Enantiomers are equal in all their physical properties except for their optical rotation, as they rotate the plane of polarized light by equal amounts in opposite directions. In contrast, diastereomers are characteristically different in their physical properties, such as melting and boiling points, densities, solubilities, heats of formation, and Gibbs free energies. If a molecule contains more than one chirality center and therefore consists of several pairs of enantiomers and diastereomers, the physical properties of each diastereomer must be noted. Tartaric acid, for instance, consists of three stereoisomers, a pair of enantiomers and a meso compound.

Tartaric acid
Physical properties of tartaric acid stereoisomers
Stereoisomer Configuration Melting point (°C) Optical rotation [α]D (degree) Density (g/ml) Solubility at 20 °C (g/100 ml H2O)

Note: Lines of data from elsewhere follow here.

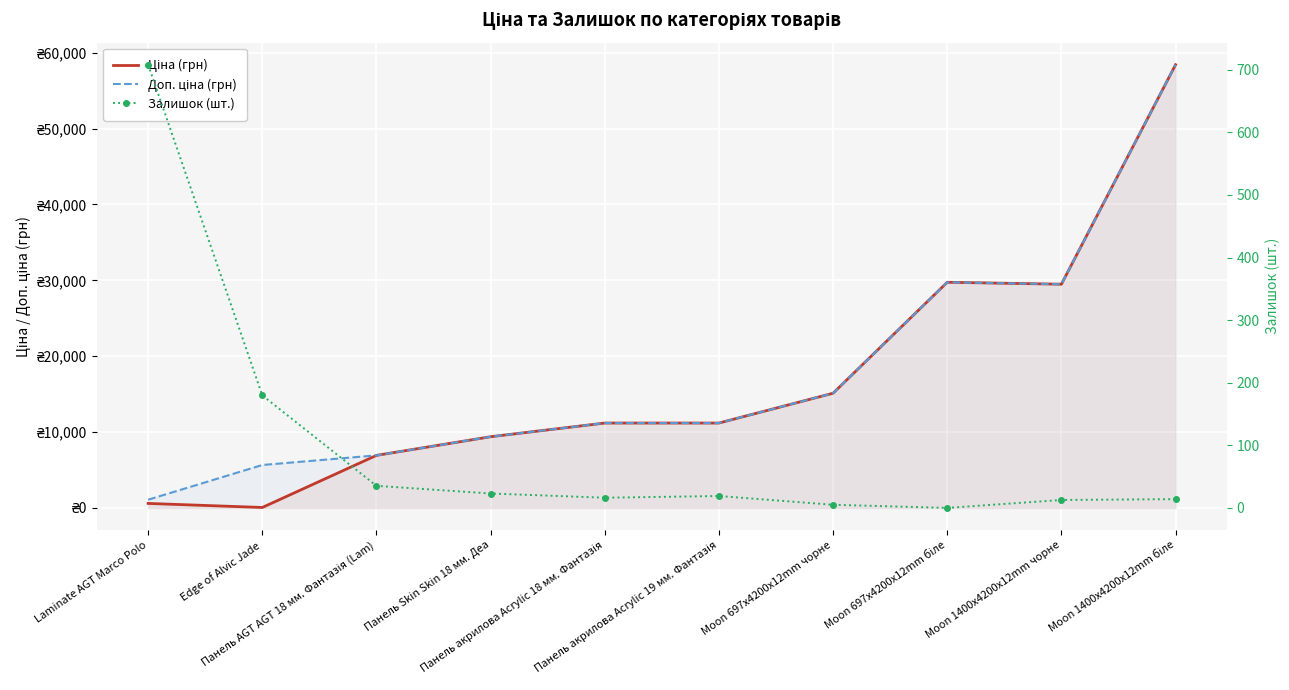

What is the total value across all series at Moon 697x4200x12mm біле?

59494.5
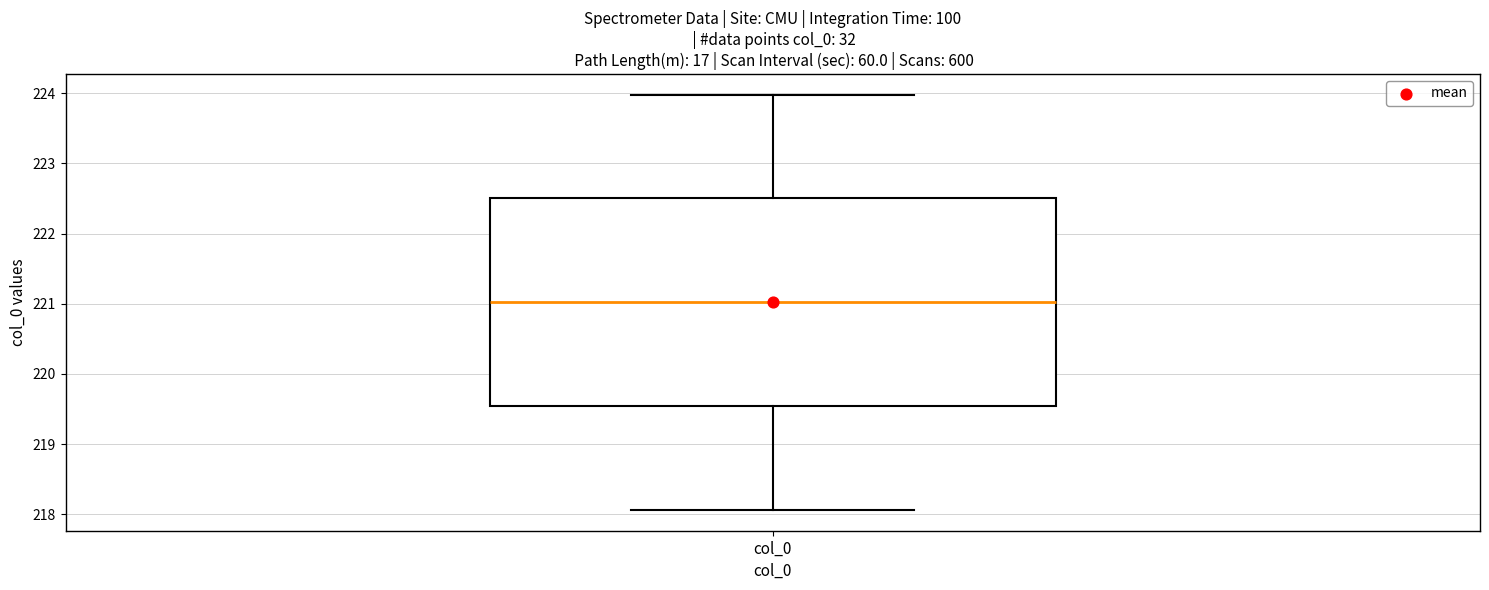

Read this box plot against the y-axis: the position of the median line, the range covered by the box, and the ends of both whiskers. The values are not printed on the chart, so give them approximately, as read against the axis.

median 221.0, box 219.5 to 222.5, whiskers 218.1 to 224.0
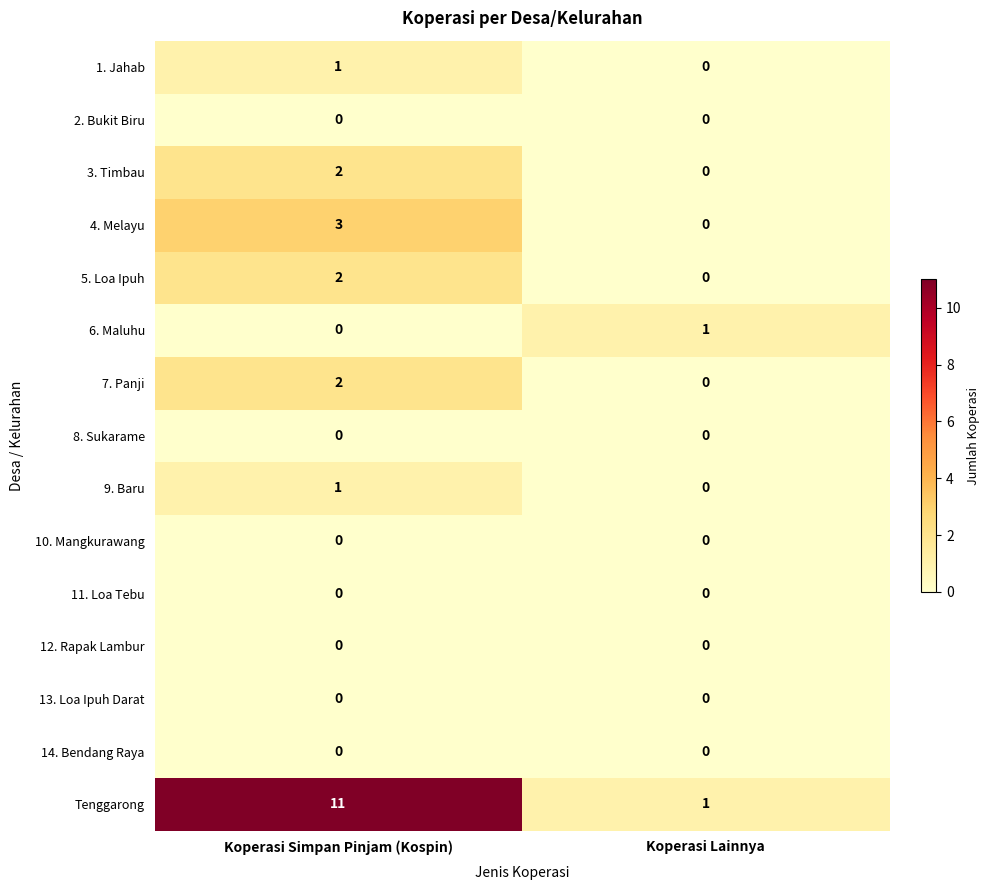

What is the sum of the Tenggarong values at Koperasi Lainnya and Koperasi Simpan Pinjam (Kospin)?

12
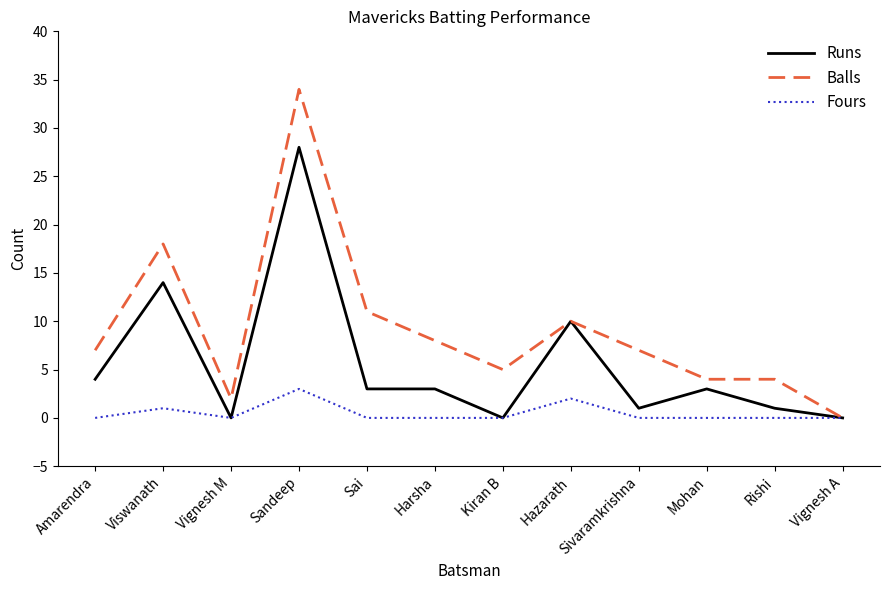

What is the sum of all Runs values?

67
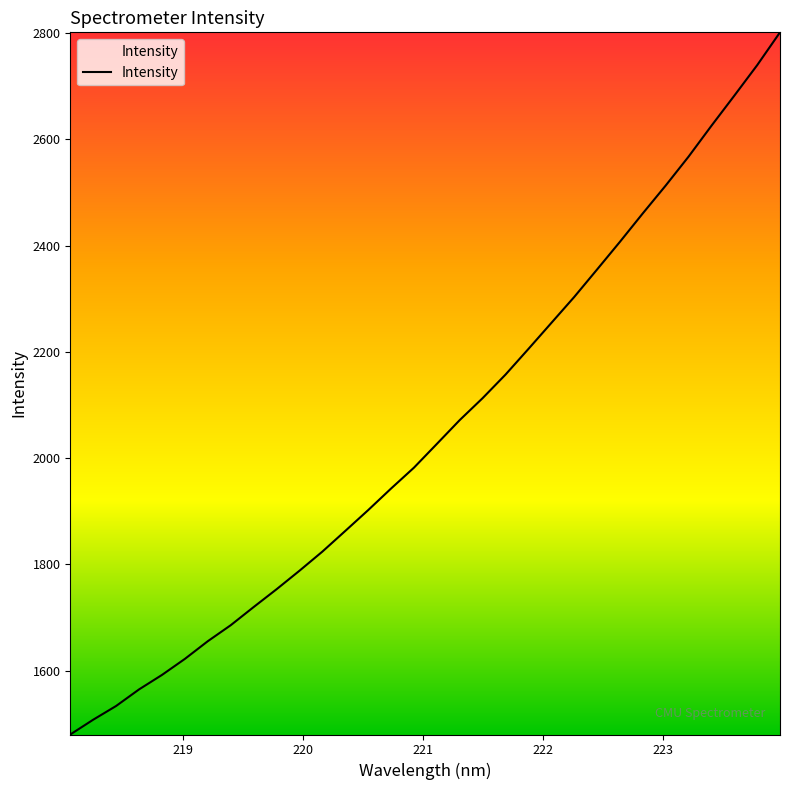

What is the average value?

2053.0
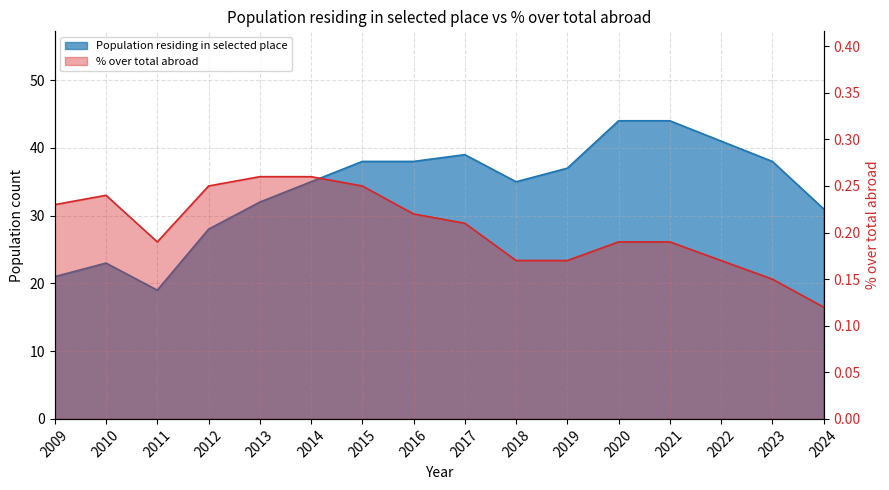

Is the value of Population residing in selected place at 2017 greater than the value of % over total abroad at 2018?

Yes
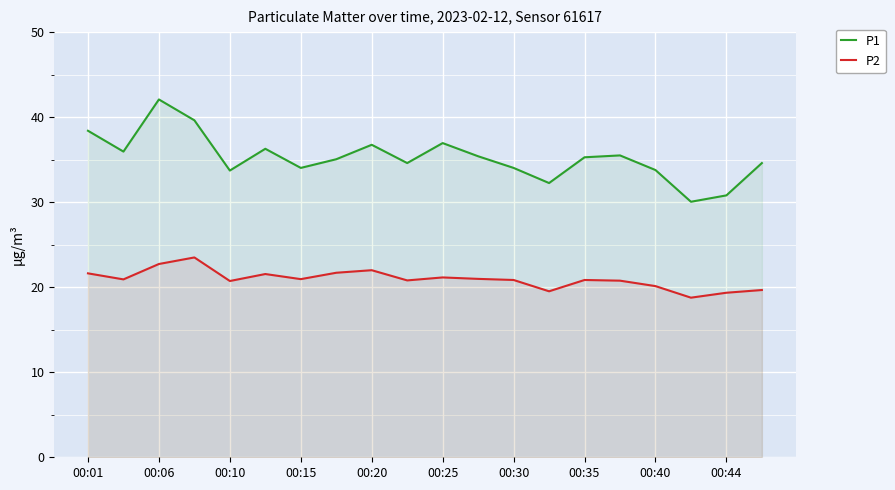

What is the approximate value of P2 at 17?

18.8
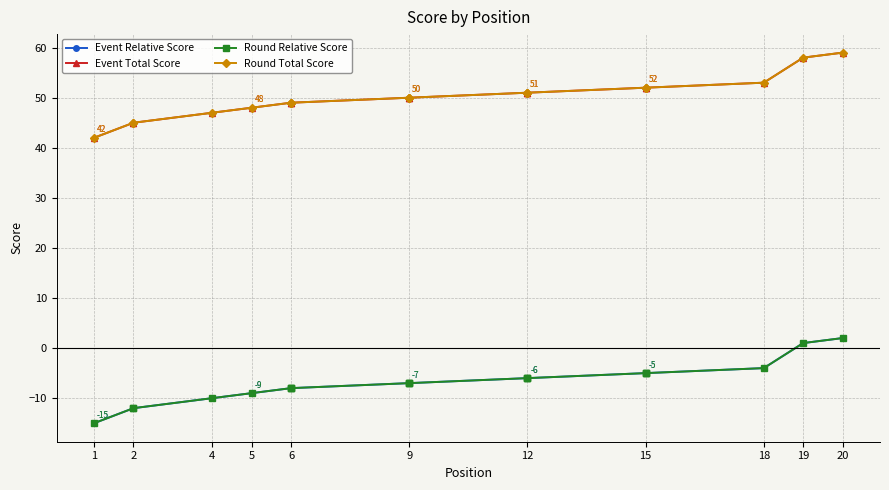

True or false: Round Relative Score and Round Total Score cross at least once.

False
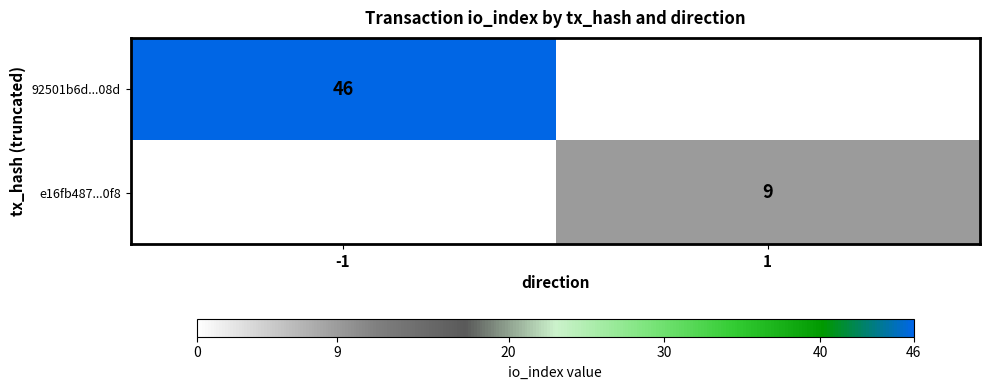

At how many categories does at least one series exceed 9?

1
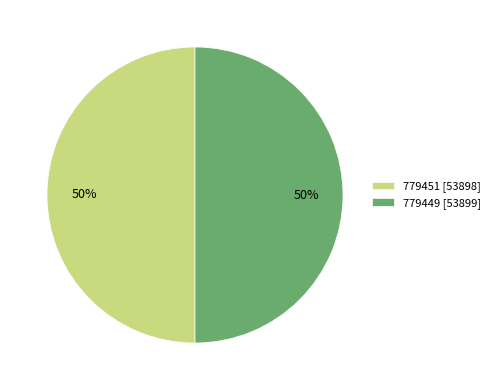

Approximately how many times larger is the value at 779449 [53899] compared to 779451 [53898]?

1.0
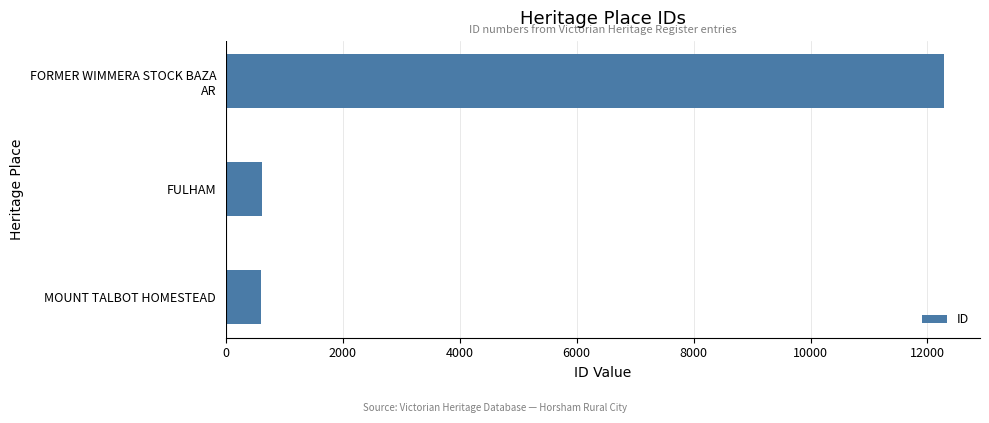

How many bars are there in total?

3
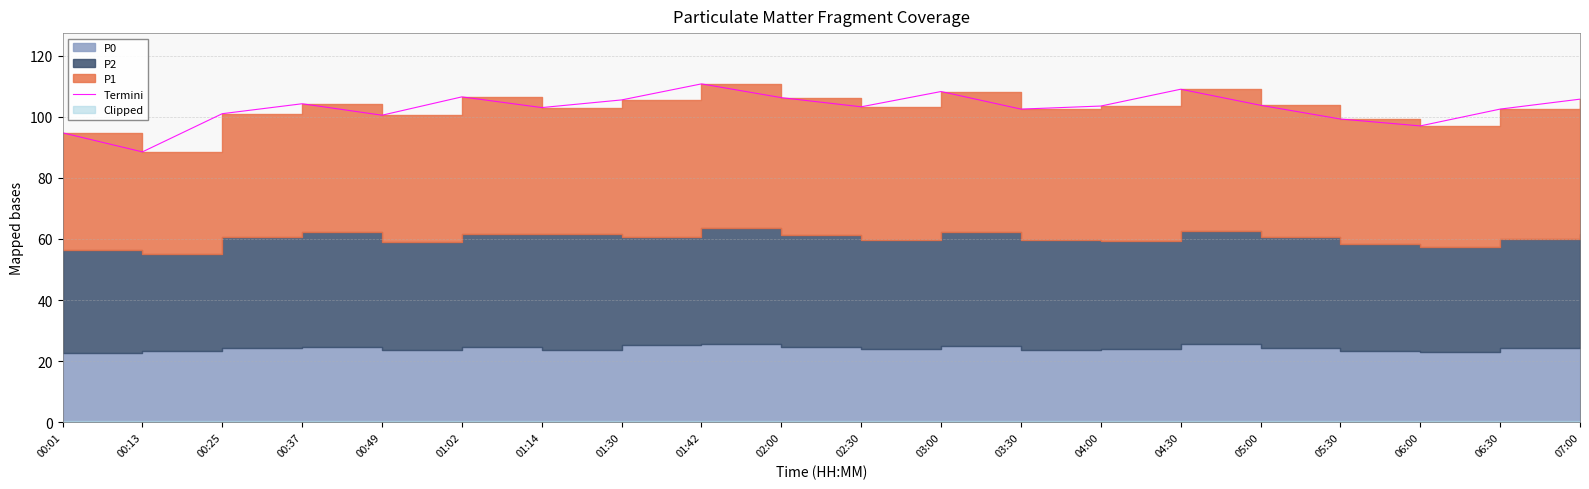

The value at 04:00 is 103.5. True or false?

True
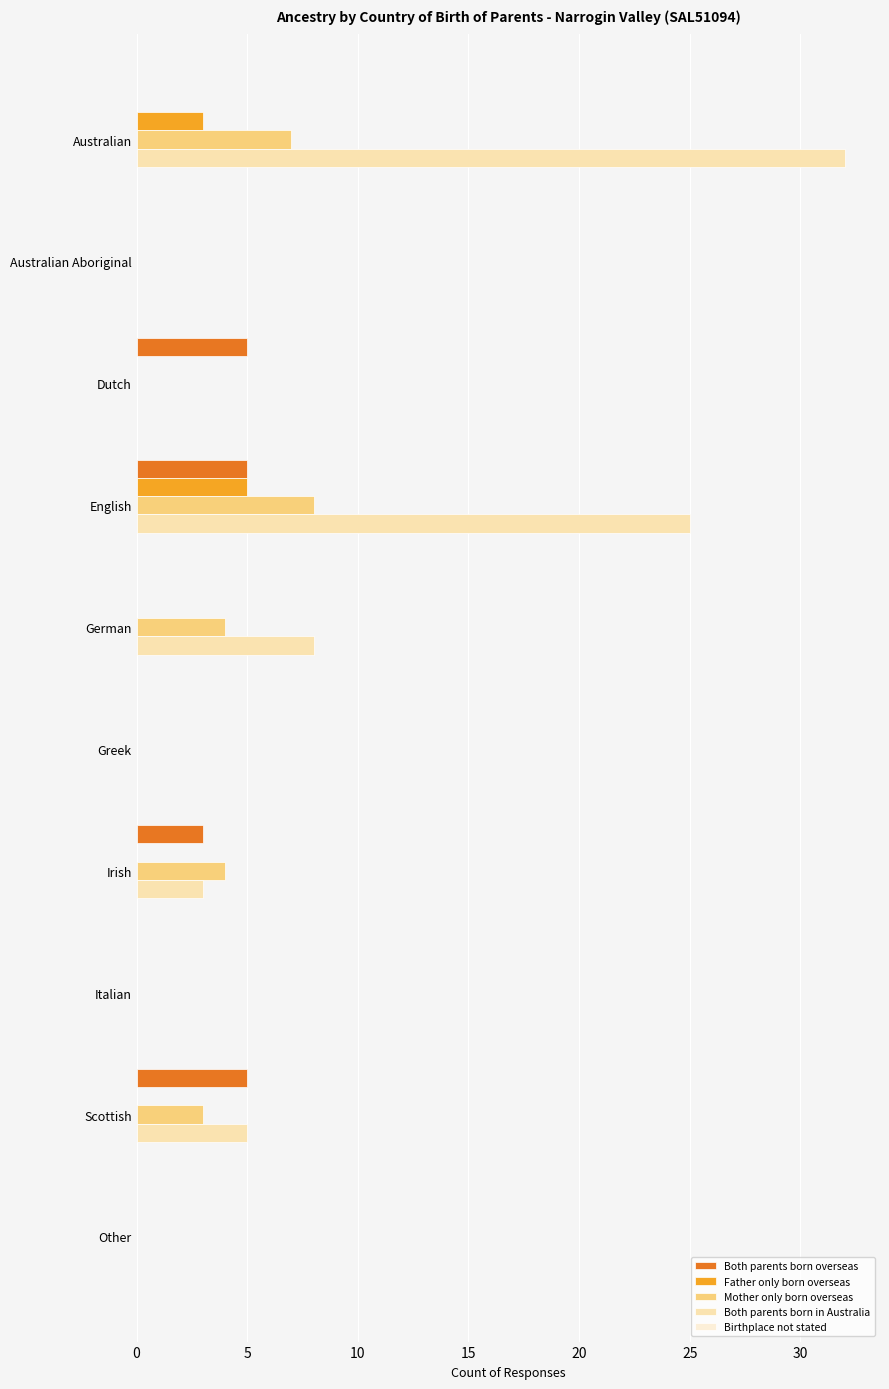

True or false: Father only born overseas has a value of 2 at Irish.

False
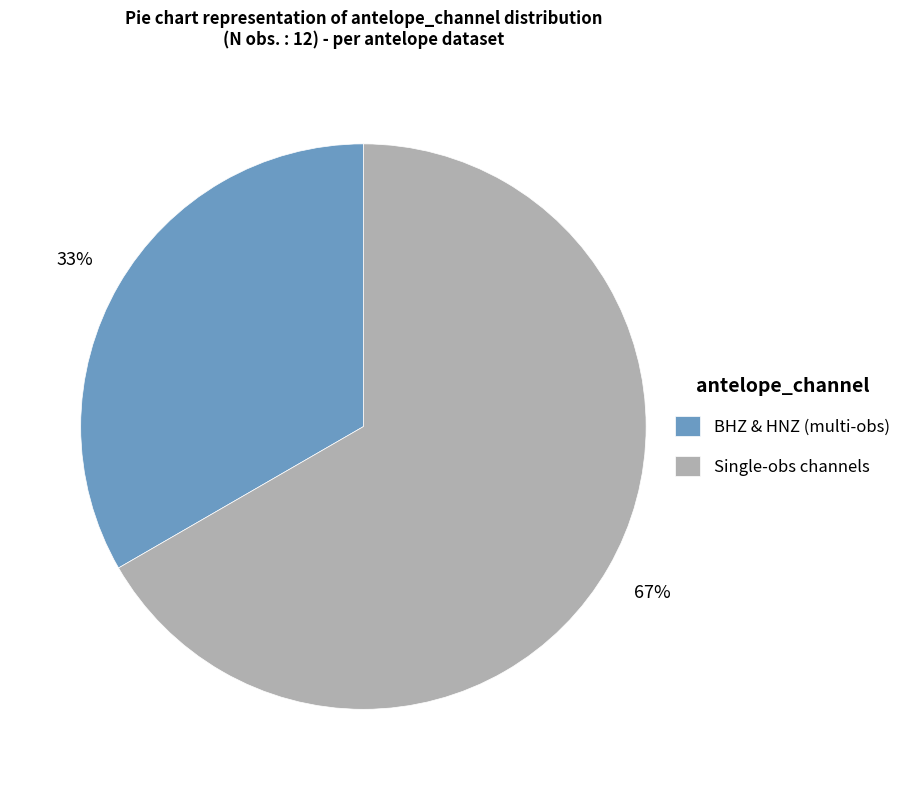

Combined, do Single-obs channels and BHZ & HNZ (multi-obs) account for over 50%?

Yes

(+)-Tartaric acid (2R,3R) 168 - 170 + 12 1.7598 139.0
(-)-Tartaric acid (2S,3S) 168 - 170 - 12 1.7598 139.0
meso-Tartaric acid (2R,3S) / (2S,3R) 146 - 148 0 1.6660 125.0
Racemate of tartaric acid (2R,3R) and (2S,3S) 206 0 1.7880 20.6

(+)- and (-)-tartaric acid represent a pair of entantiomers. They differ only in their direction of optical rotation. Meso-tartaric acid, which is diastereomeric to (+)- and (-)-tartaric acid and shows no mirror-image relationship to them, thus has different physical properties. The racemic mixture of (+)- and (-)-tartaric acid behaves like a pure compound. It shows, for instance, a definite melting point. Nevertheless, its physical properties differ from the properties of meso-, (+)-, and (-)-tartaric acid.